Sure there are some consistency checks which are more convenient with
the actual pfn start but I believe those shouldn't be a reason for
obfuscating the code and mixing layers.

[...]
> +bool mhp_supports_memmap_on_memory(unsigned long size)
> +{
> +	unsigned long nr_vmemmap_pages = size / PAGE_SIZE;
> +	unsigned long vmemmap_size = nr_vmemmap_pages * sizeof(struct page);
> +	unsigned long remaining_size = size - vmemmap_size;
> +
> +	/*
> +	 * Besides having arch support and the feature enabled at runtime, we
> +	 * need a few more assumptions to hold true:
> +	 *
> +	 * a) We span a single memory block: memory onlining/offlinin;g happens
> +	 *    in memory block granularity. We don't want the vmemmap of online
> +	 *    memory blocks to reside on offline memory blocks. In the future,
> +	 *    we might want to support variable-sized memory blocks to make the
> +	 *    feature more versatile.
> +	 *
> +	 * b) The vmemmap pages span complete PMDs: We don't want vmemmap code
> +	 *    to populate memory from the altmap for unrelated parts (i.e.,
> +	 *    other memory blocks)
> +	 *
> +	 * c) The vmemmap pages (and thereby the pages that will be exposed to
> +	 *    the buddy) have to cover full pageblocks: memory onlining/offlining
> +	 *    code requires applicable ranges to be page-aligned, for example, to
> +	 *    set the migratetypes properly.
> +	 *
> +	 * TODO: Although we have a check here to make sure that vmemmap pages
> +	 *	 fully populate a PMD, it is not the right place to check for
> +	 *	 this.

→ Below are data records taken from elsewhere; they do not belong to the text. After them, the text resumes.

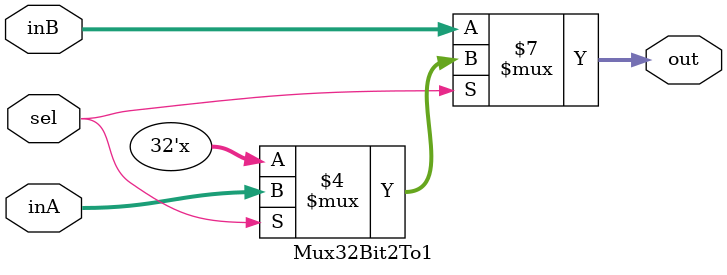
<source format=v>
`timescale 1ns / 1ps


module Mux32Bit2To1	(out, inA, inB, sel);
//				(out, A, B, sel)
//				0 -> B; 1 -> A

    output reg [31:0] out;
    
    input [31:0] inA;
    input [31:0] inB;
    input sel;

    always @(*) begin
	    if(sel == 0)	out <= inB;
	    else if (sel == 1)	out <= inA;
    end
endmodule

</source>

A much better solution involves improving vmemmap code
> +	 *	 to fallback to base pages when trying to populate vmemmap using
> +	 *	 altmap as an alternative source of memory, and we do not exactly
> +	 *	 populate a single PMD.
> +	 */
> +	return memmap_on_memory &&

What is memmap_on_memory? I do not see anybody setting it anywhere.
Probably a later patch...

> +	       IS_ENABLED(CONFIG_MHP_MEMMAP_ON_MEMORY) &&
> +	       size == memory_block_size_bytes() &&
> +	       IS_ALIGNED(vmemmap_size, PMD_SIZE) &&
> +	       IS_ALIGNED(remaining_size, (pageblock_nr_pages << PAGE_SHIFT));

This is likely more complex than necessary. Is it ever possible that
remaining_size won't be aligned properly when vmemmap_size is PMD_SIZE
aligned?

> @@ -1563,10 +1639,11 @@ static int count_system_ram_pages_cb(unsigned long start_pfn,
>  	return 0;
>  }
>  
> -int __ref offline_pages(unsigned long start_pfn, unsigned long nr_pages)
> +int __ref offline_pages(unsigned long start_pfn, unsigned long nr_pages,
> +			unsigned long nr_vmemmap_pages)

same concern as online pages. Nobody should really care about vmemmap
reserved space. Maybe the accounting (count_system_ram_pages_cb) will
need some compensation but I have to say I got lost in this accounting
wrt to memory hotplugged memory. Where do we account hotadded memory to
system_ram_pages?

[...]
> @@ -1836,6 +1927,31 @@ static int __ref try_remove_memory(int nid, u64 start, u64 size)
>  	if (rc)
>  		return rc;
>  
> +	/*
> +	 * We only support removing memory added with MHP_MEMMAP_ON_MEMORY in
> +	 * the same granularity it was added - a single memory block.
> +	 */
> +	if (memmap_on_memory) {
> +		nr_vmemmap_pages = walk_memory_blocks(start, size, NULL,
> +						      get_nr_vmemmap_pages_cb);
> +		if (nr_vmemmap_pages) {
> +			if (size != memory_block_size_bytes()) {
> +				pr_warn("Refuse to remove %#llx - %#llx,"
> +					"wrong granularity\n",
> +					 start, start + size);
> +				return -EINVAL;
> +			}
> +
> +			/*
> +			 * Let remove_pmd_table->free_hugepage_table
> +			 * do the right thing if we used vmem_altmap
> +			 * when hot-adding the range.
> +			 */
> +			mhp_altmap.alloc = nr_vmemmap_pages;
> +			altmap = &mhp_altmap;
> +		}
> +	}
> +

This made me scratch my head. I do not think this works for size
spanning multiple memory blocks. Maybe we do not allow something like
that happening. The logic seems inside out to me. I believe you want to
either pull arch_remove_memory into the walk_memory_blocks callback and
handle each memory block this way.
-- 
Michal Hocko
SUSE Labs